On 29 March 2017, Mr Justice Blair (the Judge) in the Commercial Court gave summary judgment for US$3 billion in proceedings relating to a Eurobond issue. The issuer was Ukraine, and the sole noteholder was the Russian Federation. The decision dealt with complex issues regarding conflicts of laws and non-justiciability. The Court dismissed Ukraine's arguments on capacity and alleged duress. That judgment attracted considerable attention.

Judgment was handed down in July 2017 in relation to a number of consequential matters. This judgment is significant in relation to its consideration of the appropriate rate of interest on the amounts Ukraine was ordered to pay to Law Debenture (the Note Trustee), and it highlights the importance of how the default interest provision is drafted. In case of late payment, the trust deed governing the relevant notes (the Trust Deed) specified interest, both before and after judgment, at 5 per cent or (if higher) the rate of interest on judgment debts for the time being provided by English law (presently 8 per cent). Ukraine argued that the judgment obtained by the Note Trustee was denominated in US dollars, and that there is no judgment rate in relation to foreign currency judgments, the question of the appropriate rate of interest being at the court's discretion. On that basis, Ukraine argued that it should only be ordered to pay 5 per cent. The Judge found that, by the clause as drafted, the parties had agreed to apply the judgment rate for sterling judgments to a non-sterling sum, and the court should enforce that bargain. On that basis, the Judge ordered that the higher rate of 8 per cent was applicable both pre and post judgment. In his reasoning, the judge acknowledged that Ukraine's point would have been valid, and the court's discretion would have come into play, had the clause not been drafted as it was.
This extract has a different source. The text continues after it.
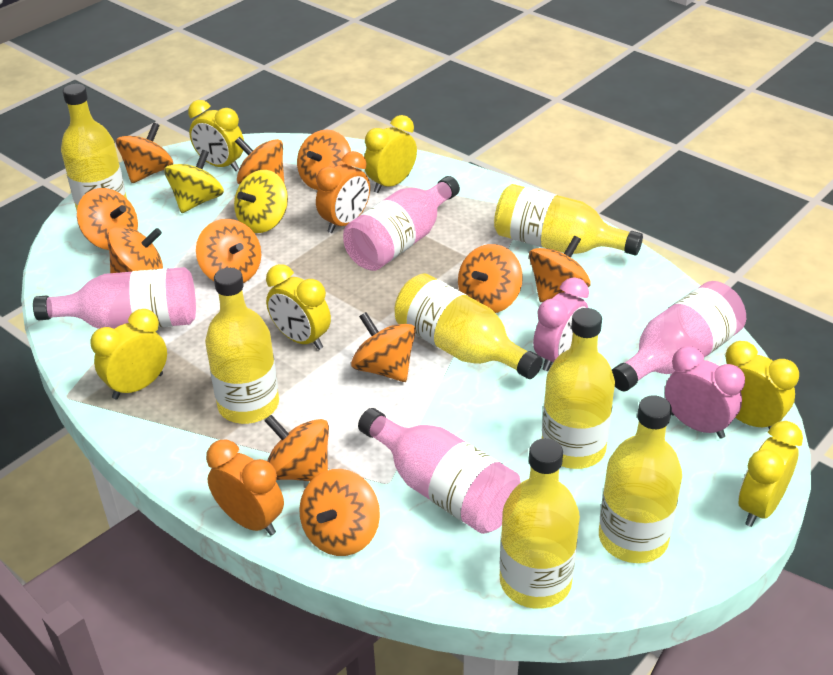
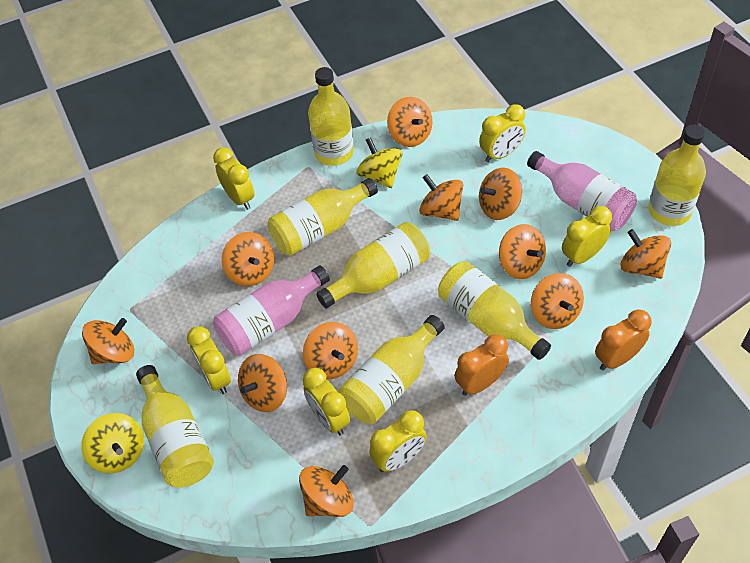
pink bottle: [33,267,196,329] [343,176,460,271] [358,408,521,534] [612,281,746,391] = 4 -> [213,265,330,356] [527,151,637,231] = 2
pink clock: [533,277,589,371] [665,346,745,439] = 2 -> none = 0

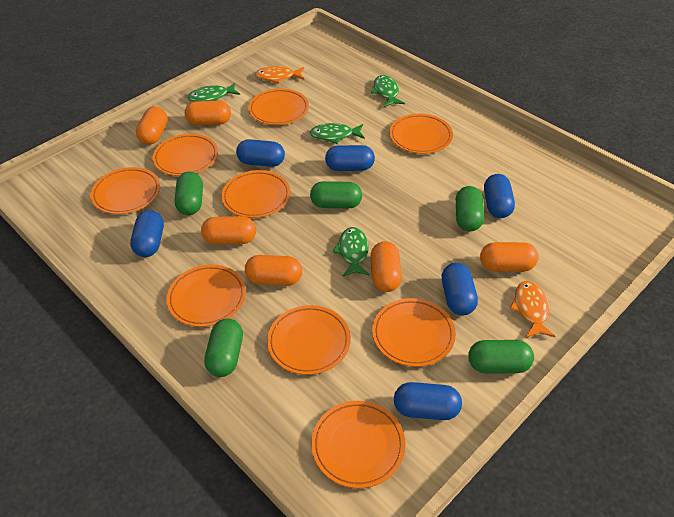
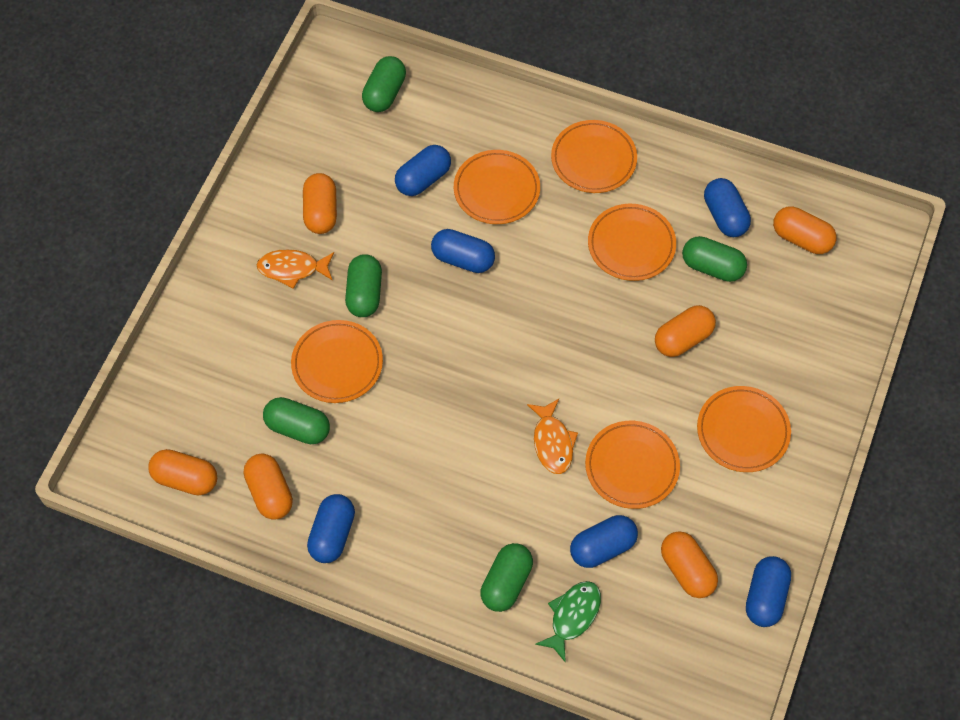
green fish: [188,83,240,102] [310,123,365,144] [332,227,370,277] [371,75,405,107] = 4 -> [535,581,601,663] = 1
orange plate: [91,167,160,214] [153,134,218,176] [167,265,246,327] [221,170,291,218] [249,89,309,125] [267,305,351,375] [311,401,406,488] [372,298,456,367] [389,114,453,154] = 9 -> [291,320,383,403] [454,150,540,224] [551,120,637,193] [585,421,680,509] [588,204,676,281] [697,386,791,472] = 6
The Judge took a contrasting approach to an unpaid coupon which fell outside the drafting of the default interest clause in the Trust Deed. Here, the court used its discretion to determine the appropriate rate of interest (held to be US dollar three-month LIBOR plus 2 per cent).

The decision, and the marked contrast between the rate of interest arrived at by using the contractual drafting as compared with the rate determined by the Judge at his discretion, illustrates the practical importance of drafting default interest clauses carefully. The court granted permission to both sides to appeal and the appeal is due to be heard in January.